PARIS — More than nine out of ten cases of tuberculosis, which kills 1.8 million people each year, could be averted by 2050 with better testing, drugs and vaccines, according to a major review released Wednesday.
Treatment from 1995 to 2008 saved six million lives, according to the review, published in the British medical journal The Lancet. But TB remains a deadly scourge that fails to attract as many health dollars, euros and yen as other diseases claiming as many or fewer victims, the journal said.
"Tuberculosis is unfashionable these days," said Lesotho Health Minister Mphu Ramatlapeng at a press conference in Geneva, where the report was unveiled at the World Health Organisation (WHO).
Some 36 million people infected with TB during 1995-2008 were cured and incidence of the lung-wasting disease has begun to regress, but only by about one percent per year.
The most urgent -- and most easily remedied -- problem is poor diagnosis, the report said.
More than 80 percent of all TB cases occur in only 22 countries, including nine in Africa, 11 in Asia, and Russia.
Detection rates have improved over the last 15 years, but nearly 40 percent of active infections in those nations still go untreated.
Even worse, only a quarter of the estimated 1.4 million people infected with both tuberculosis and HIV/AIDS have been identified, the study reported. HIV increases the risk of TB 20 fold.
Up to two-thirds of cases in South Africa and Zimbabwe, for example, are thought to be caused by HIV co-infection.
Frequent testing for HIV and the early start of antiretroviral treatment (ART) would help cut incidence by reducing the number of people with compromised immune systems, it said.
Another looming threat are so-called "multidrug-resistant" (MDR) forms of TB.
Most types of tuberculosis can be cured with ten euros (13 dollars) worth of medicine if diagnosed early.
But when patients fail to complete a treatment, the Mycobacterium tuberculosis germ that causes the disease develops a resistance to frontline drugs such as isoniazid and rifampicin.
Treating the new superbugs costs thousands of dollars (euros) and can take up to two years, and even then may fail.
"Without significant investment in technology and capacity for prevention, diagnosis and treatment, MDR-TB threatens to become the dominant strain of TB over the next few decades," the study warns.
"The future possibility of strains that are totally resistant to all anti-tuberculosis drugs is not inconceivable."
In 2008, some 440,000 cases of MDR-TB occurred worldwide, half of them in China and India. Only seven percent, however, of these infections were treated.
Turning back the tide on TB will require boosting basic health care infrastructure and targeted prevention measures, including improved vaccines, better use of antibiotics and reduction of risk factors.
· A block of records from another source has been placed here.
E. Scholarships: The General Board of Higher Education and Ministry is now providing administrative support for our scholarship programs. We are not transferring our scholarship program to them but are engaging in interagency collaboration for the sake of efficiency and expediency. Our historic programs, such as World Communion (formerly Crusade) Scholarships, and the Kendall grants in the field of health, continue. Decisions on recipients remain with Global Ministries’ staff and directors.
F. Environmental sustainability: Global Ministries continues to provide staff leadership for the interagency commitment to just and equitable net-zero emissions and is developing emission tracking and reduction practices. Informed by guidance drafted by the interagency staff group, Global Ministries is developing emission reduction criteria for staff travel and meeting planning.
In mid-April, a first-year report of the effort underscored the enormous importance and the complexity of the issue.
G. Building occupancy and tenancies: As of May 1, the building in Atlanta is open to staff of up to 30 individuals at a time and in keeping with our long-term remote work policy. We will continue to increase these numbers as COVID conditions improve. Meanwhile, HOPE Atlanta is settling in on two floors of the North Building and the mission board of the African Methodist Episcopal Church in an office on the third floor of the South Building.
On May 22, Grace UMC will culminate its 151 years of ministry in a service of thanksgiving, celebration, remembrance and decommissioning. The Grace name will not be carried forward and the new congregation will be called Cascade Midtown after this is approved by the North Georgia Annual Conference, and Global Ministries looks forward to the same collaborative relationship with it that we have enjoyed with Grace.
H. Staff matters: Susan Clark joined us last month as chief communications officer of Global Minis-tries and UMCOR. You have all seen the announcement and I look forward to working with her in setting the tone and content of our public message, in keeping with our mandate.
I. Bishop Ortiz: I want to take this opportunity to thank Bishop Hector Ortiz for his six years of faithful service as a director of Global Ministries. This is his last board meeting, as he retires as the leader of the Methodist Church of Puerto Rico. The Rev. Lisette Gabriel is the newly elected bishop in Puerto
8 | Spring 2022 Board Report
There remains a "desperate need" for a more accurate, cheaper test for detection, and for so-called "biomarkers" that predict whether an individual is more likely to be cured by treatment or to relapse, and whether vaccines will work.
All of this takes money, which has fallen far short of needs: the funding gap in high-burden countries -- measured against the Global Plan to Stop TB -- is some half-a-billion dollars in 2010, the study reports.
"Tuberculosis can no longer be the neglected sister of HIV and malaria," the authors say, pointing out that the US National Institutes of Health (NIH) spend about seven percent as much on TB research as for HIV, even though both diseases kill roughly the same number of people worldwide.